The Guardian rivela che pesanti critiche sono arrivate persino dall’unità afgana dell’Home Office, che ha puntato il dito contro una grave confusione presente nel documento del ministero: la diffusione in alcune comunità della pratica del bacha bazi (“ragazzi per giocare”), cioè di minorenni costretti alla prostituzione [Il Grande Colibrì], è presentata come una dimostrazione di accettazione dell’omosessualità. In Afghanistan, in realtà, ancora oggi nessuna persona ha avuto la possibilità di dichiararsi apertamente “non eterosessuale”.

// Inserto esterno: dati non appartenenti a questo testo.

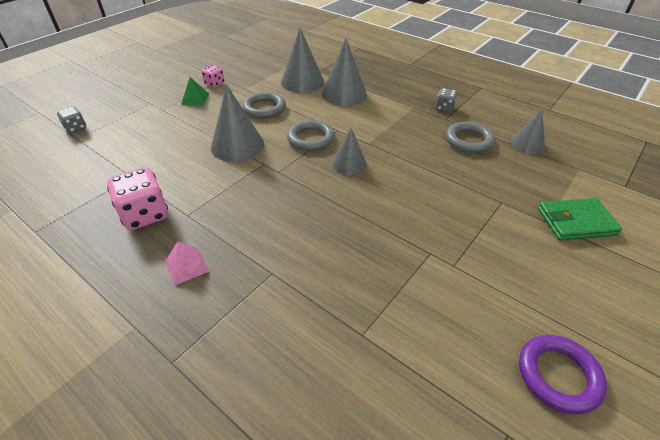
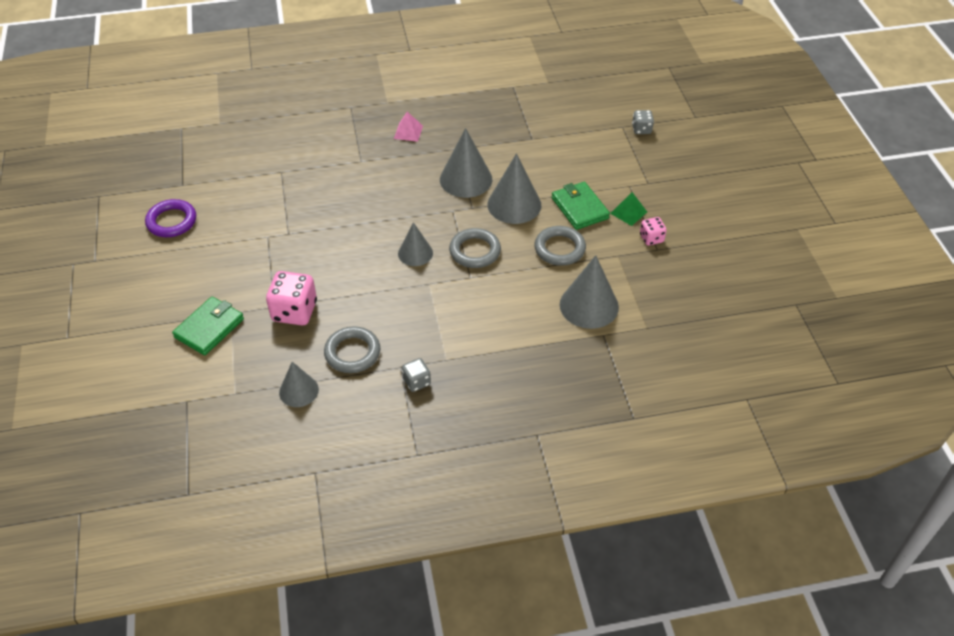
camera: 130 degrees right, 5 degrees up
pink dice [107,167,168,230] -> pink dice moved to [266,271,317,325]
grey cone [322,38,367,106] -> grey cone moved to [440,128,492,198]
none -> green wallet [552,182,610,230]

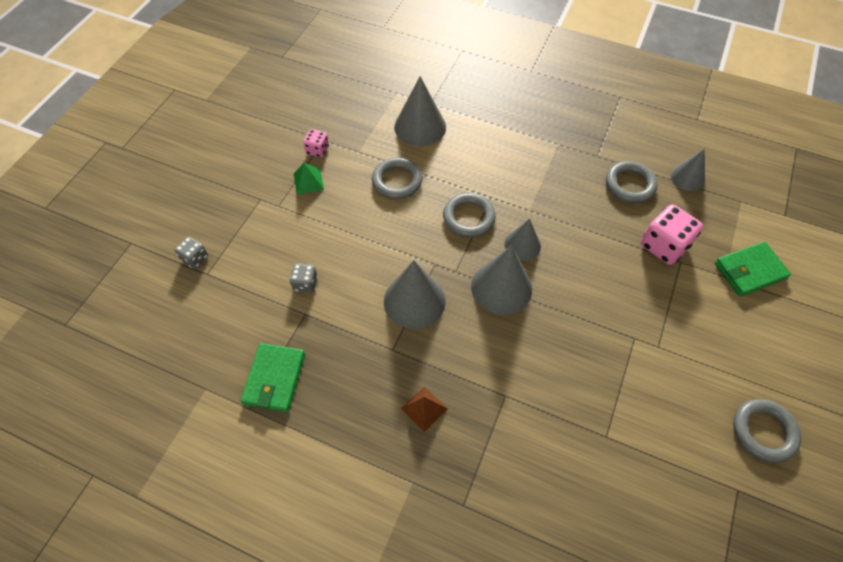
camera: 145 degrees left, 10 degrees up
purple ring [145,199,196,237] -> grey ring [733,399,801,463]
pink pyramid [394,112,423,142] -> brown pyramid [401,386,448,432]
grey dice [402,358,431,392] -> grey dice moved to [290,263,318,293]
grey cone [488,153,541,224] -> grey cone moved to [471,245,532,315]
green wallet [552,182,610,230] -> green wallet moved to [241,343,305,412]

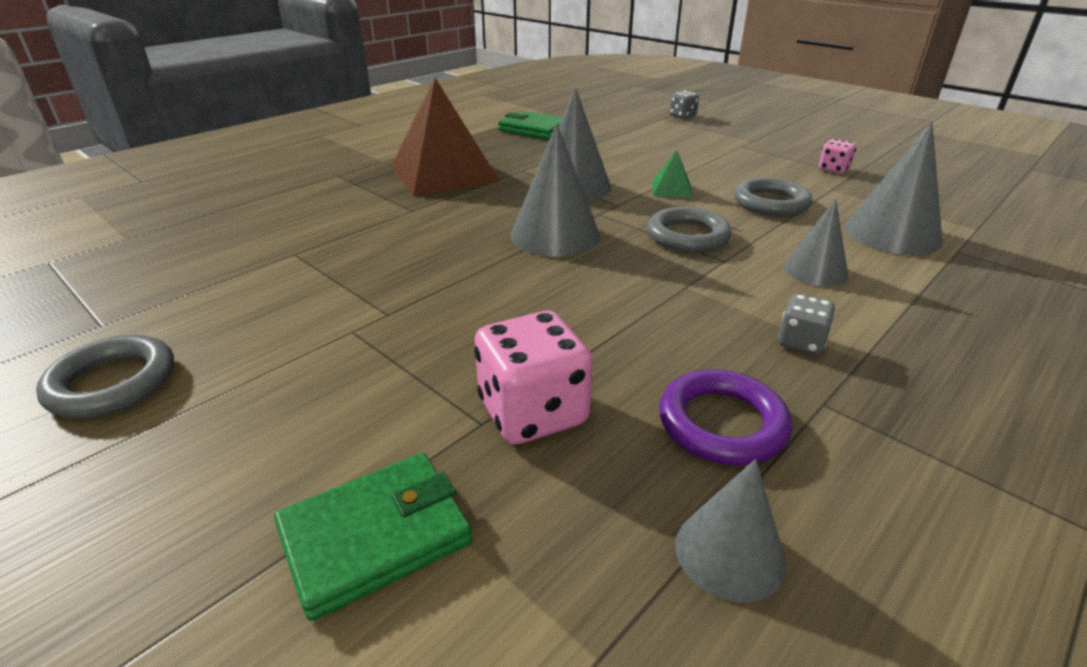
camera: 110 degrees right, 25 degrees down
grey dice [290,263,318,293] -> grey dice moved to [778,294,835,354]
green pyramid [294,163,324,194] -> green pyramid moved to [652,150,693,198]
brown pyramid [401,386,448,432] -> brown pyramid [391,78,500,196], size x2.40
grey cone [504,218,541,261] -> grey cone moved to [783,199,848,287]
grey ring [606,161,658,203] -> purple ring [659,369,792,466]
green wallet [715,241,791,297] -> green wallet turned 60 degrees clockwise [274,453,472,621]

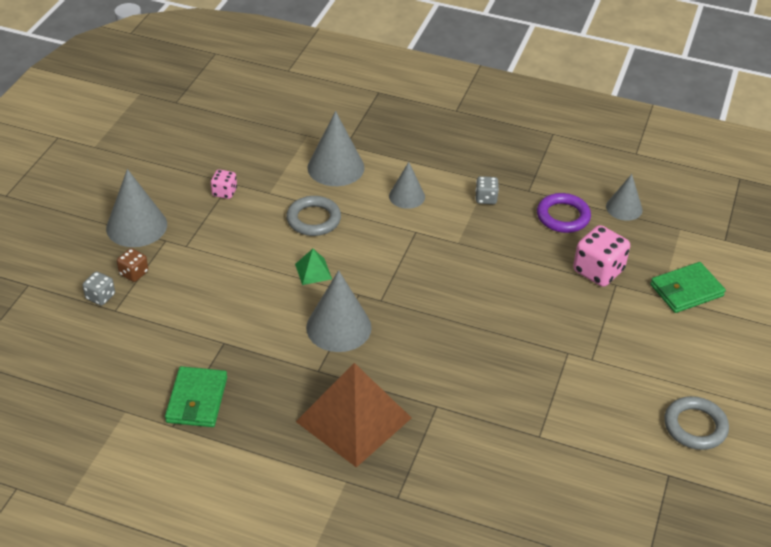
camera: 115 degrees left, 10 degrees up
green wallet [274,453,472,621] -> green wallet turned 60 degrees counterclockwise [650,262,726,313]
grey cone [510,123,600,257] -> grey cone moved to [106,169,167,247]
grey ring [647,207,731,253] -> none
none -> brown dice [117,248,148,282]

Insomma, pur di negare asilo politico e protezione a chi ne avrebbe evidentemente diritto, l’Home Office è pronto a presentare argomentazioni zeppe di contraddizioni e salti logici evidenti. E purtroppo fanno la stessa cosa anche molte commissioni per l’asilo e giudici in Italia. La situazione, già difficile, è destinata a peggiorare ulteriormente con le nuove norme che il governo Gentiloni ha introdotto pochi giorni fa, a parole “per rendere più rapidi i processi di riconoscimento del diritto all’asilo” [La Repubblica], in realtà per ridurre ancora di più le possibilità dei rifugiati di vedere rispettati diritti costituzionali e trattati internazionali [ASGI].

Le bizzarre giravolte logiche e le eleganti piroette linguistiche, a Londra come a Roma, sono solo il panno bianco e impassibile della burocrazia che cerca di cancellare le tracce terribili della responsabilità umana e politica.